The line was chartered in 1833, and opened for business two years later. It was constructed with a track gauge of and was the only one of the New Orleans suburban railways to use locomotives to pull the passenger cars (the other five used horses or mules). The street railroads provided low cost and convenient public transportation for New Orleans' residents. Prior to the Civil War, hundreds of people took the train to Carrollton to tour the famed Carrollton Gardens or to dine at the Carrollton House or another of the village's restaurants. Among the antebellum officials was the line's secretary, Albert Blanchard, who would become a Confederate brigadier general in the Civil War.

During the war, the line continued periodic operation, despite the Federal army occupying the city. Ridership and revenues were drastically reduced, and the railroad suffered financially.
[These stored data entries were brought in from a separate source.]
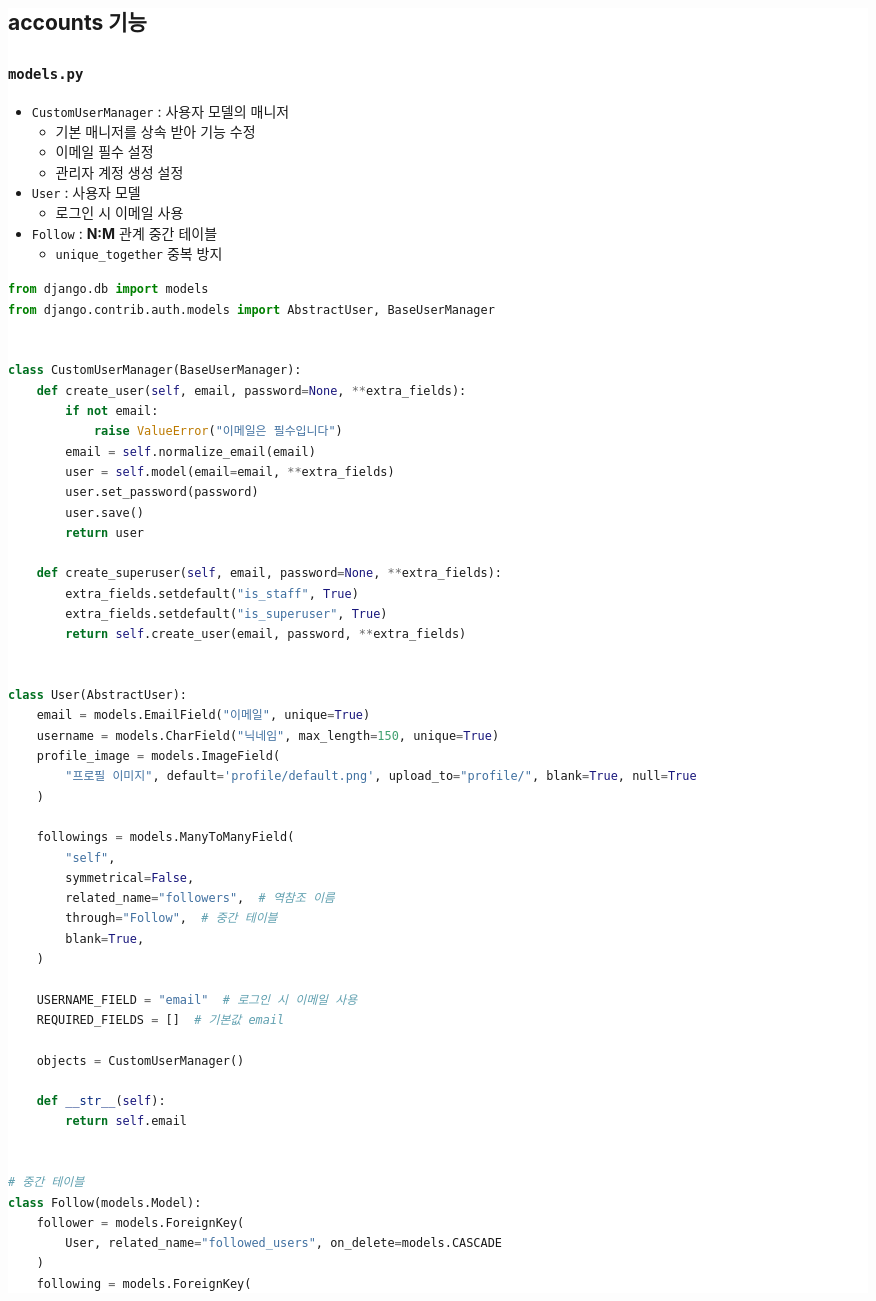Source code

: ## accounts 기능

### `models.py`
- `CustomUserManager` : 사용자 모델의 매니저
    - 기본 매니저를 상속 받아 기능 수정
    - 이메일 필수 설정
    - 관리자 계정 생성 설정
- `User` : 사용자 모델
    - 로그인 시 이메일 사용
- `Follow` : **N:M** 관계 중간 테이블
    - `unique_together` 중복 방지

```py
from django.db import models
from django.contrib.auth.models import AbstractUser, BaseUserManager


class CustomUserManager(BaseUserManager):
    def create_user(self, email, password=None, **extra_fields):
        if not email:
            raise ValueError("이메일은 필수입니다")
        email = self.normalize_email(email)
        user = self.model(email=email, **extra_fields)
        user.set_password(password)
        user.save()
        return user

    def create_superuser(self, email, password=None, **extra_fields):
        extra_fields.setdefault("is_staff", True)
        extra_fields.setdefault("is_superuser", True)
        return self.create_user(email, password, **extra_fields)


class User(AbstractUser):
    email = models.EmailField("이메일", unique=True)
    username = models.CharField("닉네임", max_length=150, unique=True)
    profile_image = models.ImageField(
        "프로필 이미지", default='profile/default.png', upload_to="profile/", blank=True, null=True
    )

    followings = models.ManyToManyField(
        "self",
        symmetrical=False,
        related_name="followers",  # 역참조 이름
        through="Follow",  # 중간 테이블
        blank=True,
    )

    USERNAME_FIELD = "email"  # 로그인 시 이메일 사용
    REQUIRED_FIELDS = []  # 기본값 email

    objects = CustomUserManager()

    def __str__(self):
        return self.email


# 중간 테이블
class Follow(models.Model):
    follower = models.ForeignKey(
        User, related_name="followed_users", on_delete=models.CASCADE
    )
    following = models.ForeignKey(
```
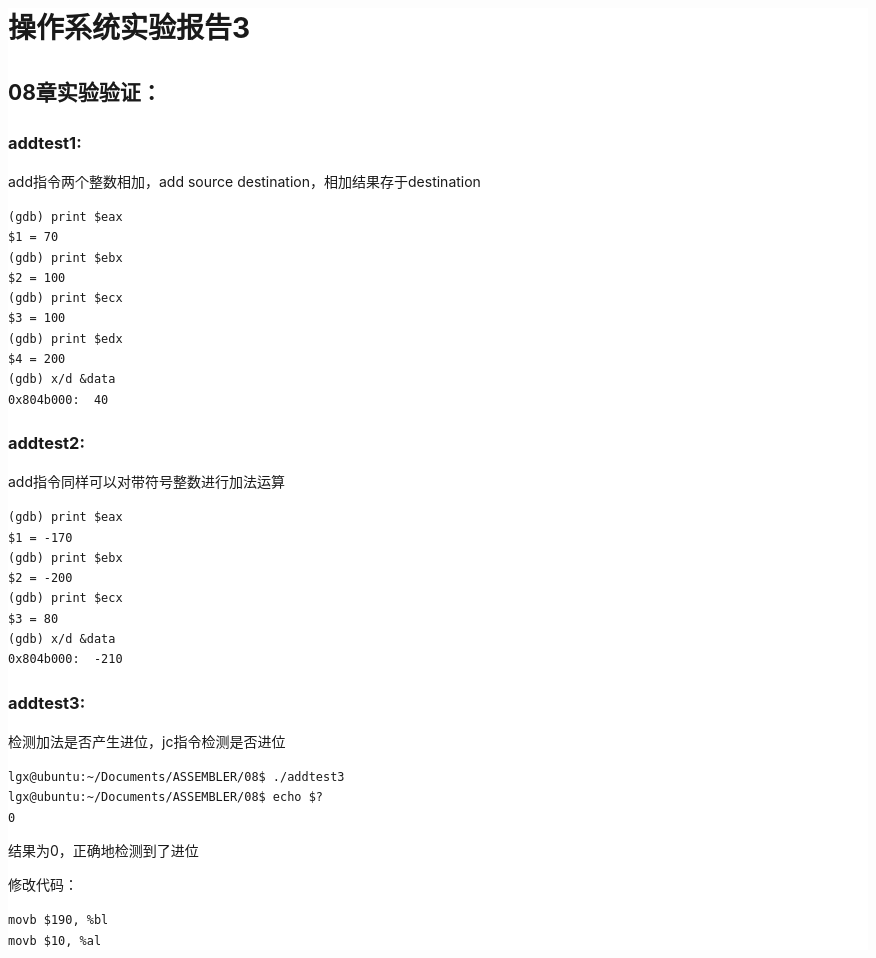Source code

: # 操作系统实验报告3

## 08章实验验证：

### addtest1:

add指令两个整数相加，add source destination，相加结果存于destination

```
(gdb) print $eax
$1 = 70
(gdb) print $ebx
$2 = 100
(gdb) print $ecx
$3 = 100
(gdb) print $edx
$4 = 200
(gdb) x/d &data
0x804b000:	40
```

### addtest2:

add指令同样可以对带符号整数进行加法运算

```
(gdb) print $eax
$1 = -170
(gdb) print $ebx
$2 = -200
(gdb) print $ecx
$3 = 80
(gdb) x/d &data
0x804b000:	-210
```

### addtest3:

检测加法是否产生进位，jc指令检测是否进位

```
lgx@ubuntu:~/Documents/ASSEMBLER/08$ ./addtest3
lgx@ubuntu:~/Documents/ASSEMBLER/08$ echo $?
0
```

结果为0，正确地检测到了进位

修改代码：

```
movb $190, %bl
movb $10, %al
```
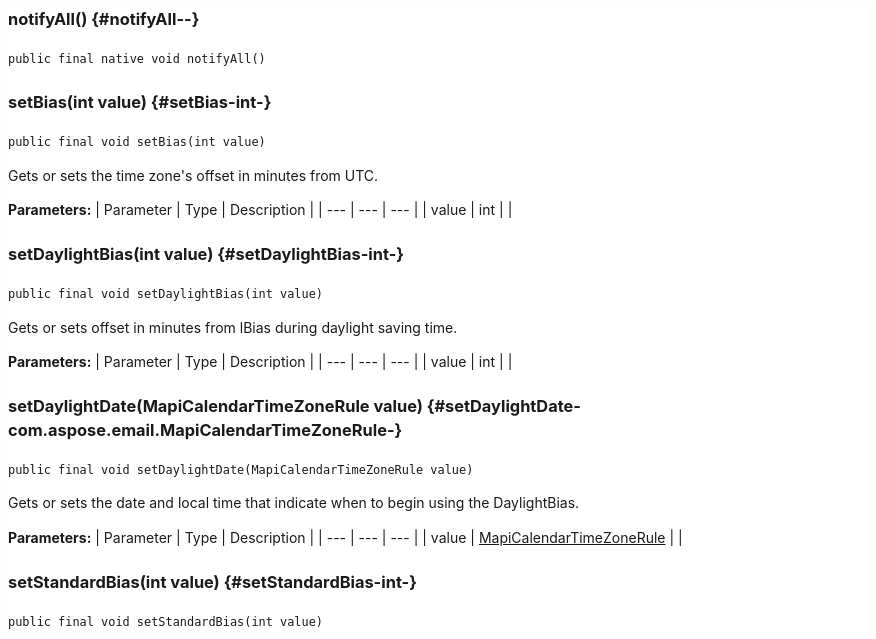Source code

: 


### notifyAll() {#notifyAll--}
```
public final native void notifyAll()
```




### setBias(int value) {#setBias-int-}
```
public final void setBias(int value)
```


Gets or sets the time zone's offset in minutes from UTC.

**Parameters:**
| Parameter | Type | Description |
| --- | --- | --- |
| value | int |  |

### setDaylightBias(int value) {#setDaylightBias-int-}
```
public final void setDaylightBias(int value)
```


Gets or sets offset in minutes from lBias during daylight saving time.

**Parameters:**
| Parameter | Type | Description |
| --- | --- | --- |
| value | int |  |

### setDaylightDate(MapiCalendarTimeZoneRule value) {#setDaylightDate-com.aspose.email.MapiCalendarTimeZoneRule-}
```
public final void setDaylightDate(MapiCalendarTimeZoneRule value)
```


Gets or sets the date and local time that indicate when to begin using the DaylightBias.

**Parameters:**
| Parameter | Type | Description |
| --- | --- | --- |
| value | [MapiCalendarTimeZoneRule](../../com.aspose.email/mapicalendartimezonerule) |  |

### setStandardBias(int value) {#setStandardBias-int-}
```
public final void setStandardBias(int value)
```

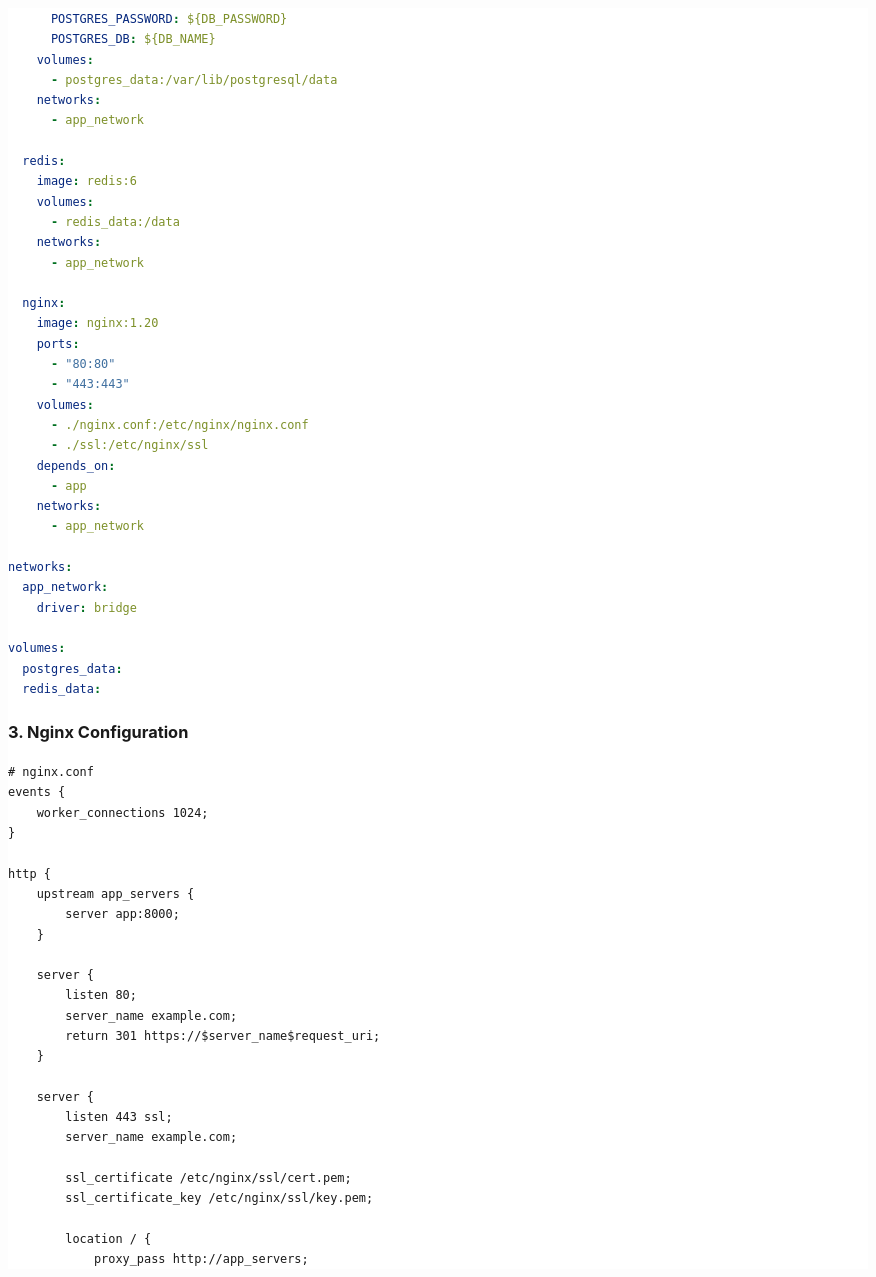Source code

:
 ```yaml
      POSTGRES_PASSWORD: ${DB_PASSWORD}
      POSTGRES_DB: ${DB_NAME}
    volumes:
      - postgres_data:/var/lib/postgresql/data
    networks:
      - app_network

  redis:
    image: redis:6
    volumes:
      - redis_data:/data
    networks:
      - app_network

  nginx:
    image: nginx:1.20
    ports:
      - "80:80"
      - "443:443"
    volumes:
      - ./nginx.conf:/etc/nginx/nginx.conf
      - ./ssl:/etc/nginx/ssl
    depends_on:
      - app
    networks:
      - app_network

networks:
  app_network:
    driver: bridge

volumes:
  postgres_data:
  redis_data:
```

### 3. Nginx Configuration
```nginx
# nginx.conf
events {
    worker_connections 1024;
}

http {
    upstream app_servers {
        server app:8000;
    }

    server {
        listen 80;
        server_name example.com;
        return 301 https://$server_name$request_uri;
    }

    server {
        listen 443 ssl;
        server_name example.com;

        ssl_certificate /etc/nginx/ssl/cert.pem;
        ssl_certificate_key /etc/nginx/ssl/key.pem;

        location / {
            proxy_pass http://app_servers;
```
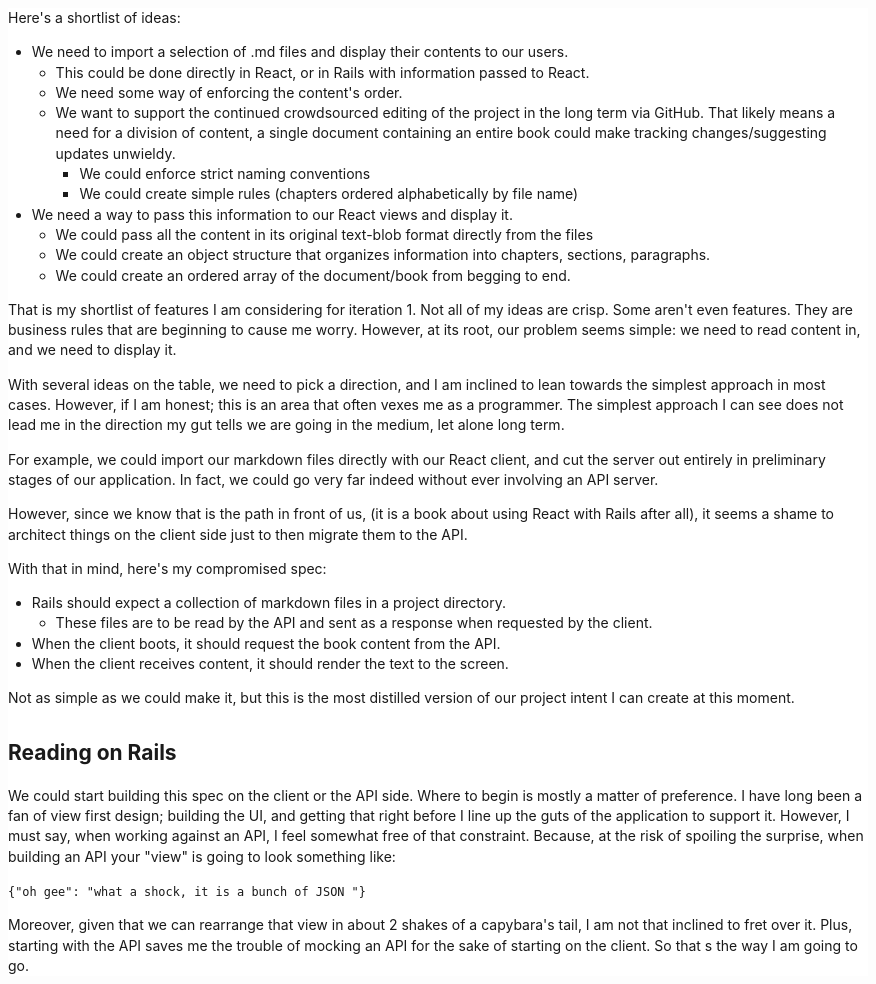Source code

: Here's a shortlist of ideas:
* We need to import a selection of .md files and display their contents to our users.
    * This could be done directly in React, or in Rails with information passed to React. 
    * We need some way of enforcing the content's order.
    * We want to support the continued crowdsourced editing of the project in the long term via GitHub.  That likely means a need for a division of content, a single document containing an entire book could make tracking changes/suggesting updates unwieldy.
        * We could enforce strict naming conventions
        * We could create simple rules (chapters ordered alphabetically by file name)
* We need a way to pass this information to our React views and display it.
    * We could pass all the content in its original text-blob format directly from the files
    * We could create an object structure that organizes information into chapters, sections, paragraphs.
    * We could create an ordered array of the document/book from begging to end.

That is my shortlist of features I am considering for iteration 1.  Not all of my ideas are crisp.  Some aren't even features.  They are business rules that are beginning to cause me worry.  However, at its root, our problem seems simple: we need to read content in, and we need to display it.  

With several ideas on the table, we need to pick a direction, and I am inclined to lean towards the simplest approach in most cases.  However, if I am honest; this is an area that often vexes me as a programmer.  The simplest approach I can see does not lead me in the direction my gut tells we are going in the medium, let alone long term.

For example, we could import our markdown files directly with our React client, and cut the server out entirely in preliminary stages of our application.  In fact, we could go very far indeed without ever involving an API server.  

However, since we know that is the path in front of us, (it is a book about using React with Rails after all), it seems a shame to architect things on the client side just to then migrate them to the API.

With that in mind, here's my compromised spec:
* Rails should expect a collection of markdown files in a project directory.
    * These files are to be read by the API and sent as a response when requested by the client.
* When the client boots, it should request the book content from the API.
* When the client receives content, it should render the text to the screen.

Not as simple as we could make it, but this is the most distilled version of our project intent I can create at this moment.  

## Reading on Rails

We could start building this spec on the client or the API side.  Where to begin is mostly a matter of preference.  I have long been a fan of view first design; building the UI, and getting that right before I line up the guts of the application to support it.  However,  I must say, when working against an API, I feel somewhat free of that constraint.  Because, at the risk of spoiling the surprise, when building an API your "view" is going to look something like:

```
{"oh gee": "what a shock, it is a bunch of JSON "}
```

Moreover, given that we can rearrange that view in about 2 shakes of a capybara's tail, I am not that inclined to fret over it.  Plus, starting with the API saves me the trouble of mocking an API for the sake of starting on the client.  So that s the way I am going to go.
Following the Civil War, the line was leased to former Confederate general P. G. T. Beauregard who had left the New Orleans, Jackson and Great Northern, who, with two financial backers, assumed control of the NO&CRR in April 1866. However, his partners proved untrustworthy, and Beauregard was publicly embarrassed when the line failed to pay its debts within a few years. However, the railroad survived. The line evolved into an urban tram line as the land along the route was developed and incorporated into the city of New Orleans. It is now the St. Charles Avenue Streetcar Line. In 1922 the New Orleans & Carrollton Rail Road was merged into New Orleans Public Service Incorporated (NOPSI), which consolidated the city's various streetcar lines and electrical production. In 1983, NOPSI became part of privately owned Entergy, and transferred all transportation operations to the New Orleans Regional Transit Authority (NORTA).